★★★★½ New opera from Liza Lim is a work that deserves to be seen much more widely.

Cologne Opera, Germany
April 20, 2016

The stage is set like a laboratory. Musicians, dressed in white coats and various items of personal protective equipment, circulate among tables and workstations on which sit strange objects – a giant bird’s head; a mask made up of half a dozen faces; and unfamiliar-looking musical instruments. A tramp appears to be conducting. Alongside the live music are the sounds of birdsong and motorbikes. Liza Lim’s fourth opera, which has just finished a highly successful premiere run in Cologne, begins as an overwhelming, disorienting and even baffling experience. Yet by its end one’s lasting impression is of the coherence that gradually emerges and is, ultimately, sustained over 90 complex, multilayered minutes.

Tree of Codes is based upon Jonathan Safran Foer’s 2010 novel of the same title. That itself is based on The Street of Crocodiles, a collection of short stories by the pre-war Polish author Bruno Schulz. Having herself written a piece called Street of Crocodiles in 1995, when Safran Foer’s book came out, Lim knew she simply had to compose a response of her own.

The key feature of Safran Foer’s book is his use of die cutting to remove words from the text and open holes through which parts of the pages beneath can be seen. The opera’s conceit is that holes like these enable passage between states and realities, and the creation of hybrid forms in between, just as Safran Foer’s book is as much sculpture as fiction, as much one author’s text as another’s. Cologne Opera’s stage is thus populated by beings who are part-human and part-bird, plant or insect. Musikfabrik’s brilliantly versatile clarinettist Carl Rosman, playing the part of the Mutant Bird, performs as both singer and instrumentalist.

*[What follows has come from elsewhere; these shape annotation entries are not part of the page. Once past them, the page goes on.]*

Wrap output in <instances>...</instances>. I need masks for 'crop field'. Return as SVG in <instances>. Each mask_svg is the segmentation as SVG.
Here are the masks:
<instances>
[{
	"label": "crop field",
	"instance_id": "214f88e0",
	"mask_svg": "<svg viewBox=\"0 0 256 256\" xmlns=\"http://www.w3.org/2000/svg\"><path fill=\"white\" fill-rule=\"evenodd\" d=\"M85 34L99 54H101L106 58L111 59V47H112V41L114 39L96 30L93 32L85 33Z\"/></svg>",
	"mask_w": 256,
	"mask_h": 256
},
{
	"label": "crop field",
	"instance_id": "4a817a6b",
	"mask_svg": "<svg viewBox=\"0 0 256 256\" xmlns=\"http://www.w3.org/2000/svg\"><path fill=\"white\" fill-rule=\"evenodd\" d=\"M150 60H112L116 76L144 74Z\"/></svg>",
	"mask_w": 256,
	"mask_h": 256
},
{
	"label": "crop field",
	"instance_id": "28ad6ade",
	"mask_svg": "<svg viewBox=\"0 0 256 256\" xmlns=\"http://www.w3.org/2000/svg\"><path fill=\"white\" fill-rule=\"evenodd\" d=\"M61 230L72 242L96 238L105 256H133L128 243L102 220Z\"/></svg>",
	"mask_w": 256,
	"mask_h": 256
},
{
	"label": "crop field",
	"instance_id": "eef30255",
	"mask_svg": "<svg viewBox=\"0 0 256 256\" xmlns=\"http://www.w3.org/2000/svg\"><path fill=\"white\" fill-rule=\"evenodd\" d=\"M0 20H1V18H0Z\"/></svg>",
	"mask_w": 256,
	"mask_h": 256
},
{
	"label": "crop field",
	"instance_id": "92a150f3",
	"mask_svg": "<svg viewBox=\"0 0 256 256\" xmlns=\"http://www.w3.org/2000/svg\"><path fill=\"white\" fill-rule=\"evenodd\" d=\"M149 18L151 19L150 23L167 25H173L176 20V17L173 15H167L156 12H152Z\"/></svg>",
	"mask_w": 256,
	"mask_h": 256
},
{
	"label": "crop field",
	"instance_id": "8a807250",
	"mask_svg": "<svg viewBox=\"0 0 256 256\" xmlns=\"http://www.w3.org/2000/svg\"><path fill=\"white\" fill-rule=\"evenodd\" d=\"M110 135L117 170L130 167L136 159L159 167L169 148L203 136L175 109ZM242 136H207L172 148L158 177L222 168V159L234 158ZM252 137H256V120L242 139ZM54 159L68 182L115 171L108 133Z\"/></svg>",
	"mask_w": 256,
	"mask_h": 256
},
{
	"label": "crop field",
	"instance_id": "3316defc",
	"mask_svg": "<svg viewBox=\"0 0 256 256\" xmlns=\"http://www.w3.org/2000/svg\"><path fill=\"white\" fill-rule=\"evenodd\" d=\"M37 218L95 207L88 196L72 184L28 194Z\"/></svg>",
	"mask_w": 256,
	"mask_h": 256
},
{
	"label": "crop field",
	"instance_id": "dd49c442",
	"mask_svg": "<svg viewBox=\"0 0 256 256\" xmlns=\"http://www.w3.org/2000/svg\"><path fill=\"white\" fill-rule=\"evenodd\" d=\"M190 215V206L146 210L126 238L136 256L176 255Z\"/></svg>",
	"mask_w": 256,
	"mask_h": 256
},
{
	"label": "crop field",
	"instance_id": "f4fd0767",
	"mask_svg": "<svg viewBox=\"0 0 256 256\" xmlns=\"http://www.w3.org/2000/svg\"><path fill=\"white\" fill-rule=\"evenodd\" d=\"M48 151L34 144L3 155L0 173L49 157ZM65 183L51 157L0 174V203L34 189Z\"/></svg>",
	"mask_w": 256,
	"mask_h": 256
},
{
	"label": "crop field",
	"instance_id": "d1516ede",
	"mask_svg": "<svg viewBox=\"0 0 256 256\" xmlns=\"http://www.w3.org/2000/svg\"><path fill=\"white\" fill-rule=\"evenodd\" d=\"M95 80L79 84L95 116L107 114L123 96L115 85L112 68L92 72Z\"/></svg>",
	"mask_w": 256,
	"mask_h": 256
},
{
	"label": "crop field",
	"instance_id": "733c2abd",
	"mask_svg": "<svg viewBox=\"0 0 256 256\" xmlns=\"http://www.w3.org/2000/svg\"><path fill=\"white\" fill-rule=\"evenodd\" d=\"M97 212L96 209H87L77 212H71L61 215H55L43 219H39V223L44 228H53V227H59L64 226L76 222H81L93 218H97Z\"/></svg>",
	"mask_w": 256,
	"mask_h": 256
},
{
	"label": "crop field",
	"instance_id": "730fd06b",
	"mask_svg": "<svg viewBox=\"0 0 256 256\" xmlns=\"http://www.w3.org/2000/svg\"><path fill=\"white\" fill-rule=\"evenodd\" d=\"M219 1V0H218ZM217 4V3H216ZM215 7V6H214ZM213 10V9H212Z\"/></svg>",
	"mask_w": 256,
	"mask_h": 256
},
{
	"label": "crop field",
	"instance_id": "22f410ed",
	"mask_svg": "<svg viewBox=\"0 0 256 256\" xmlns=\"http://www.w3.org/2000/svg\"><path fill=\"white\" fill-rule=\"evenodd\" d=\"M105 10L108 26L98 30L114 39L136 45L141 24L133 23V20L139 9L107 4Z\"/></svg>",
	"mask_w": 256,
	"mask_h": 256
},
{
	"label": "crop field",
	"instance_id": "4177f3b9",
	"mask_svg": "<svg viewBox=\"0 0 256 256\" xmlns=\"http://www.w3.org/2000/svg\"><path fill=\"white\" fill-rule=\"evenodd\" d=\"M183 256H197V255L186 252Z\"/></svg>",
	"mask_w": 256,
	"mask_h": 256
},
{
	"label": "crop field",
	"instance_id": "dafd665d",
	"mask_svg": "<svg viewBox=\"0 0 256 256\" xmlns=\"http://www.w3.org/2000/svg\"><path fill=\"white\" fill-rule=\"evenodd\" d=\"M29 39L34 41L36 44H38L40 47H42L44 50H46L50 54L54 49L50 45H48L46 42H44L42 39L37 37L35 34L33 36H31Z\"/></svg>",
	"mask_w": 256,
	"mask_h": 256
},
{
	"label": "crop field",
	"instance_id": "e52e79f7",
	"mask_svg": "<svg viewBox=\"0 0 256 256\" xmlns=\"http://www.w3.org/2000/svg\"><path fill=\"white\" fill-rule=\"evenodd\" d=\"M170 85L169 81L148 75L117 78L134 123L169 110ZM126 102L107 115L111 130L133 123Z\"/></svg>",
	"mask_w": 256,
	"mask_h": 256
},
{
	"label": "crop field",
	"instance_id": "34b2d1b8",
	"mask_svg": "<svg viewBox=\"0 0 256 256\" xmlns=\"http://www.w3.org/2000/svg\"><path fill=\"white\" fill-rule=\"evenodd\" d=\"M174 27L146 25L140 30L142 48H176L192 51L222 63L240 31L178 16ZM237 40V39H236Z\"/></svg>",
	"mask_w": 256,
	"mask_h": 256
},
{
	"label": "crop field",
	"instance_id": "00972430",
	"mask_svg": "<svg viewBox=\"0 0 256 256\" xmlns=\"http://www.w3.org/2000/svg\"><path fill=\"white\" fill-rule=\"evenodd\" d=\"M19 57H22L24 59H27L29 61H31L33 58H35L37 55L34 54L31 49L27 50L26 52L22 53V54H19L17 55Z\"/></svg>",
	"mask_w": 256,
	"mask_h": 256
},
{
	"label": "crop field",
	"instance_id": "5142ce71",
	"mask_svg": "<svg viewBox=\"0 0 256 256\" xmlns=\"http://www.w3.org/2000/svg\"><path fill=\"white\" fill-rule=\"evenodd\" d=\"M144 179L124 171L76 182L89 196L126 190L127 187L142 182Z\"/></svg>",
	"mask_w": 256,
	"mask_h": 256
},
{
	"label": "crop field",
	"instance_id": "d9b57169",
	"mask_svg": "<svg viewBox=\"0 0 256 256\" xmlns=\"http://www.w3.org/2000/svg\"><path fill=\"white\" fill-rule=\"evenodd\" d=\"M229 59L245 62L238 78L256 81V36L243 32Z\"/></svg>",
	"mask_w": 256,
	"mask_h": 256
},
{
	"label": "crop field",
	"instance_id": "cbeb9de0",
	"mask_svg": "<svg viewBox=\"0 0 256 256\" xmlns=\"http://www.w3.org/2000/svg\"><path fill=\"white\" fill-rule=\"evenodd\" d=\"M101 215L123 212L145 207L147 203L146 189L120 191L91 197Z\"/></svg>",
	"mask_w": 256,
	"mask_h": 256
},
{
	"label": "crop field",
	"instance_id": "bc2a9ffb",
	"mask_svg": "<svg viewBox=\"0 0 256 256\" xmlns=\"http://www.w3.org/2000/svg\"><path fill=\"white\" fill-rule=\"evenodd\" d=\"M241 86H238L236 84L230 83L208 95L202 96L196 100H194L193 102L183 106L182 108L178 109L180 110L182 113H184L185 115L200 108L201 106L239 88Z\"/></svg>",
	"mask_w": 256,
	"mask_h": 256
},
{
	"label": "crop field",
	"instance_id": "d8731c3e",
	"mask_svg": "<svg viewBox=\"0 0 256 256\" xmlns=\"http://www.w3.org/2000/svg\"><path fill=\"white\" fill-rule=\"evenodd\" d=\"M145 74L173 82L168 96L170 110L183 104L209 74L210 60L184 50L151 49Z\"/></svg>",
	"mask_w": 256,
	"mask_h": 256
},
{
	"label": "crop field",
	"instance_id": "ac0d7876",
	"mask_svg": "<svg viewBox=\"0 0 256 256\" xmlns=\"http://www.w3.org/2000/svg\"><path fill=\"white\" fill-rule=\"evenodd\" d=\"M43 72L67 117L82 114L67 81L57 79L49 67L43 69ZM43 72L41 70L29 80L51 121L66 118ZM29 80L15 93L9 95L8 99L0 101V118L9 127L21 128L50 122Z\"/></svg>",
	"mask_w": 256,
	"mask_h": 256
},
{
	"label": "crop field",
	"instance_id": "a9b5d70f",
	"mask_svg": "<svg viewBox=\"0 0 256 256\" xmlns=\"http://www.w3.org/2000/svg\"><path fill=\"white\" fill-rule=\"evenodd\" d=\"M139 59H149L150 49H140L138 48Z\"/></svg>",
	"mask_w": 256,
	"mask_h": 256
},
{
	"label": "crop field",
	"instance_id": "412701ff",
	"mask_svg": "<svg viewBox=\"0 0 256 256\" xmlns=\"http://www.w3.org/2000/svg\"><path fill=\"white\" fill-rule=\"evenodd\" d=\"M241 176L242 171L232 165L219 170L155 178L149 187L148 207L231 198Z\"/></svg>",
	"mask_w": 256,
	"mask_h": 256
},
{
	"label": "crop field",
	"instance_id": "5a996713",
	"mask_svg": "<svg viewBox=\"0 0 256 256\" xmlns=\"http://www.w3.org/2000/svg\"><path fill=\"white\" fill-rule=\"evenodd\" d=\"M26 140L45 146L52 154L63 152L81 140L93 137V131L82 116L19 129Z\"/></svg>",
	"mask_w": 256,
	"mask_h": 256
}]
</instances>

The brass play with double-belled instruments, developed by Musikfabrik and with which Lim has been working for some time. The ensemble also includes a Stroh viola, whose two amplifying horns make it a visual-aural hybrid of brass and strings. At times other players use toy instruments in this most serious context.

Lim’s libretto (with dramaturgy by Claire de Ribaupierre) combines elements from both Safran Foer and Schulz, as well as from Goethe and Foucault. It tells of the psychological transformation of a son into his father, as well as of realms between life and death, and between human, animal and vegetable. The Father is a scientist, obsessed with birds and creating mutant forms of them. He is already dead, but unknown to him the laboratory workers have turned time back to give him one last day, during which the Son contends with his obscure, almost mystical legacy. Meanwhile, a storm has vivified a hybrid tree-human (Anne Delahaye), who seduces first the Son and then the Father, and later transmutes into the laboratory worker, Adela (Emily Hindrichs), who created her. When she offers the Father the bird’s head mask, he accepts it willingly, but it kills him. At the end, it is the Son himself who must wear it.

Masks, anthropomorphic transformations, instruments as proxies for the voice/prosthetics for the body – anyone familiar with Lim’s work over the last decade will have recognised many of the themes here. However, Tree of Codes not only brings these together in a fantastical piece of storytelling, but also gives rise to new depths and dimensions in Lim’s music. It contains some of her most lyrical work: Adela’s fairytale retelling of the Father’s bird-obsession; the Father’s funeral procession; the closing a capella chorus, sung by all 17 instrumentalists. A radiance that is usually just beneath her music’s busy surface has been set free. Everything seems to grow out of itself, like buds within flower buds, but at the same time articulating strong musical phrasing and dramatic pacing; this adds tremendously to that sense of coherence I mentioned before.

The brilliance of Lim’s music was matched in the costumes, scenography and even lighting (Only a series of back wall video projections seemed to add little). Among the particularly notable contributions were Julie Monot’s masks, especially the many-faced latex construction worn by Christian Miedl as the Son, disconcertingly real, as though seeing a living Dali painting. Yael Rion’s non-vocal performance as the Father, too: an actor of extraordinary appearance, perfectly cast, in a risk-filled, highly exposing performance given with absolute commitment. Musikfabrik who, through their championing of Stockhausen’s later music, have become specialists in contemporary music theatre, excelled not only as players, but also singers, actors and even stagehands; Marco Blaauw (trumpet), Axel Porath (Stroh viola), Lorelei Dowling (bassoon) and Dirk Rothbrust (percussion) delivered some of the most striking solo passages. Claims are often made for a new kind of opera, but in Tree of Codes they seemed entirely justified by the true fluidity between music and spectacle, sound and drama (a feat that few ensembles, it should be said, could have brought off as willingly and as capably as this). Astonishingly, only one more production, in Dresden, seems to be on the books. This is a work that deserves to be seen much more widely.